In April 2016, researchers from the university found silk and dyes from China and India in tombs in the Nepalese Himalayas. These items are said to date back to between 400 and 650 AD. There is no evidence of silk production or sericulture in the area, leading researchers to conclude that the nearest village, Samdzong, was included in the Silk Road much earlier than was originally thought and the items’ presence was a result of trade. Samdzong is located in Nepal’s Upper Mustang region, close to the Chinese-Nepalese border.

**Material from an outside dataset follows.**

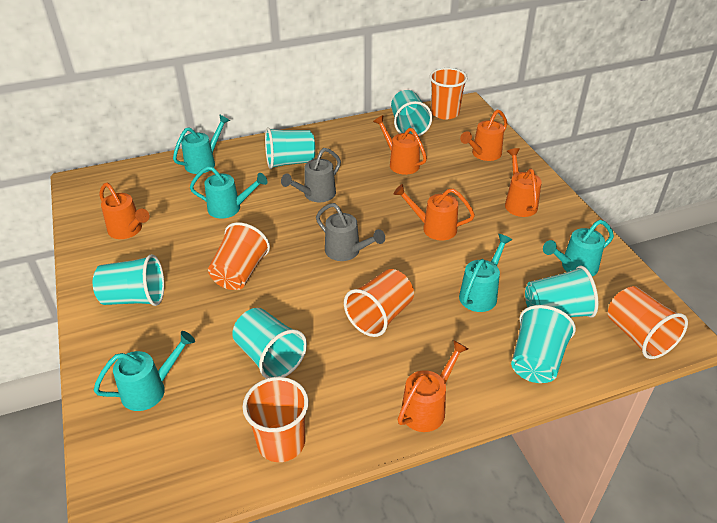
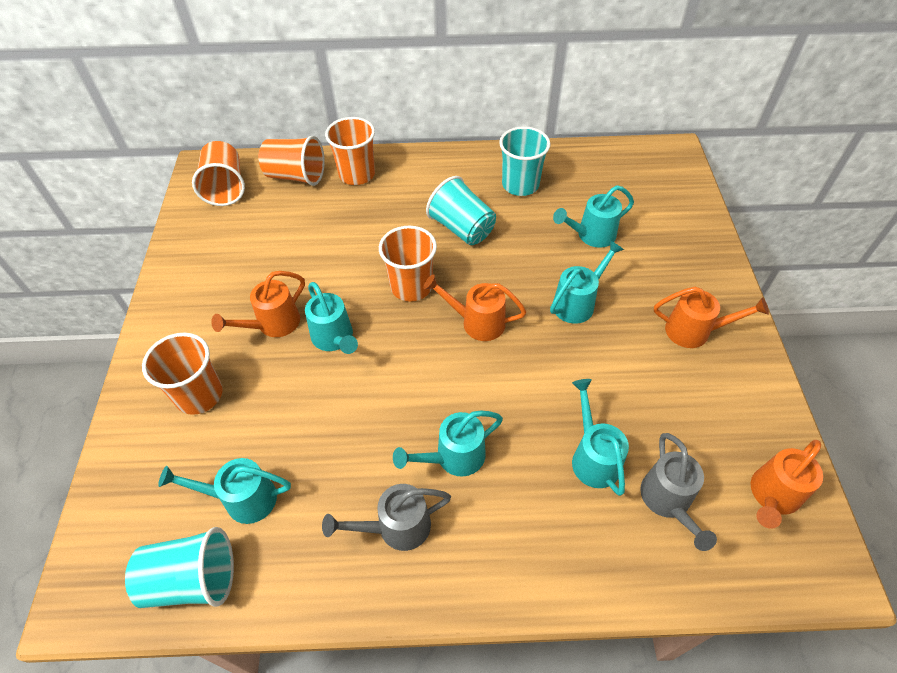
orange watering can: 6 -> 4
turquoise cup: 6 -> 3
turquoise watering can: 5 -> 6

This discovery gives us a greater understanding of what materials were typically traded to this region, and how they were used. In this instance, the silk and dye found in the tomb was combined with local materials to make garments, showcasing the production techniques of the area. This finding is particularly important to the history of silk and the Silk Road as there have previously been very few contemporary textile artifacts found in Nepal.
These findings help to re-shape silk’s known history as well as the timeline of how it traveled around the world. They also shed light on ancient textile production methods and uses of silk, and set the stage for many more findings to come out of these areas in future research.